• [Instructions to follow]: Look through the records below and collect all lines that hold the string "Services".

• [Exercise data]:

"""

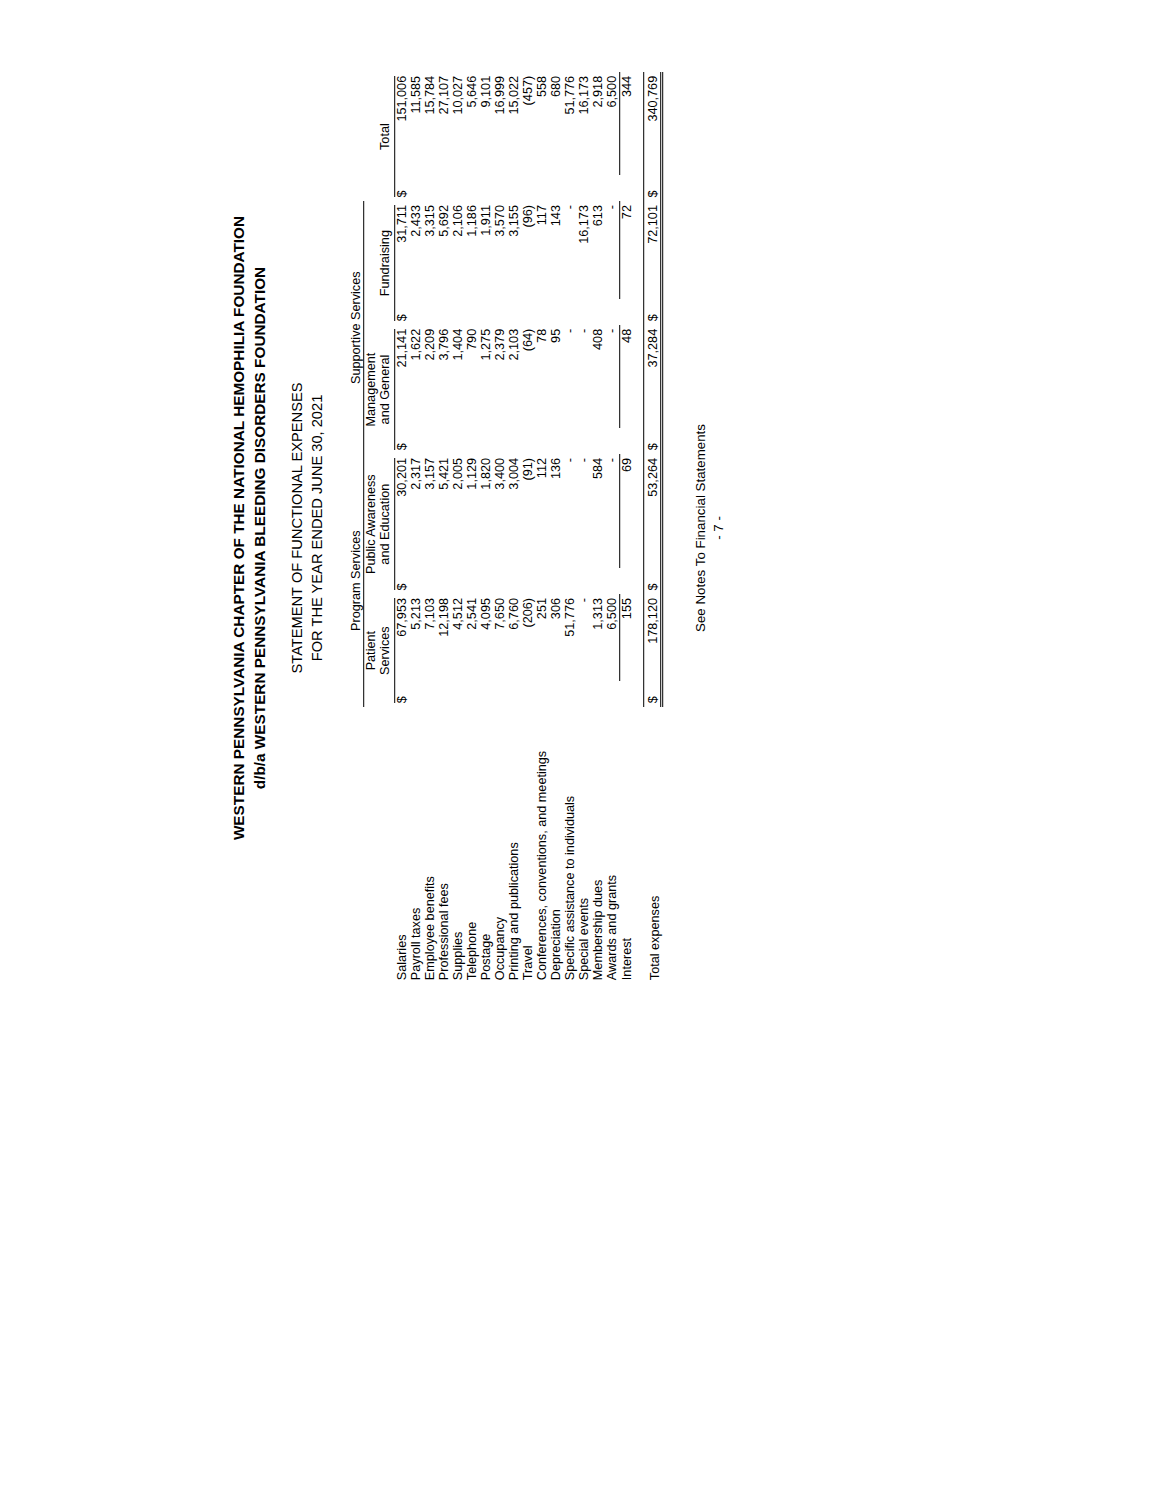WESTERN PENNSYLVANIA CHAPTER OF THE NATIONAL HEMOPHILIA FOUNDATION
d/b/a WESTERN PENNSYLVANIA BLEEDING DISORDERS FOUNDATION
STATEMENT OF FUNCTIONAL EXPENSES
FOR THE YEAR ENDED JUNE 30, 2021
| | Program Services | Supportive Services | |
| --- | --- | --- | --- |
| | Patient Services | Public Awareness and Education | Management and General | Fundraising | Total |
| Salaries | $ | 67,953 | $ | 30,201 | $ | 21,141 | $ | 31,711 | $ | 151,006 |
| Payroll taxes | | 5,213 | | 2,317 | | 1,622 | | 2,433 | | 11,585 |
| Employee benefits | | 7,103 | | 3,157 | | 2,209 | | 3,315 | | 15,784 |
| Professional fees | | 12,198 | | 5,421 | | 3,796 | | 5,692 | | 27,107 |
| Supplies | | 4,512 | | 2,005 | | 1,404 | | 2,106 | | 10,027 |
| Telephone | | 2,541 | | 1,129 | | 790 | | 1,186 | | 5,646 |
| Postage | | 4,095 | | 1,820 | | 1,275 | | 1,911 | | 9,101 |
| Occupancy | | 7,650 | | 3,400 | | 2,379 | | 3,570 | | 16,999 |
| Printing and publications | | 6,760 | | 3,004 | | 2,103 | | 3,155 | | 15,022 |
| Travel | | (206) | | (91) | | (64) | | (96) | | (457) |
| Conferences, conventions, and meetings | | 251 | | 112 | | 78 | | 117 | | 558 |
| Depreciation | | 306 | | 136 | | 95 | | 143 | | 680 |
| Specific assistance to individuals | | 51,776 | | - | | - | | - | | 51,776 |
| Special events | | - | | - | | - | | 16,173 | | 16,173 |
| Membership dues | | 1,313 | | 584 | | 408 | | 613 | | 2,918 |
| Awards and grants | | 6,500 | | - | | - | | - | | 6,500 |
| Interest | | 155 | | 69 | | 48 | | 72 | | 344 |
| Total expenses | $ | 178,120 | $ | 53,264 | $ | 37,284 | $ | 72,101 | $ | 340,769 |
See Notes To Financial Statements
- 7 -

"""

• [Task result]:
| | Program Services | Supportive Services | |
| | Patient Services | Public Awareness and Education | Management and General | Fundraising | Total |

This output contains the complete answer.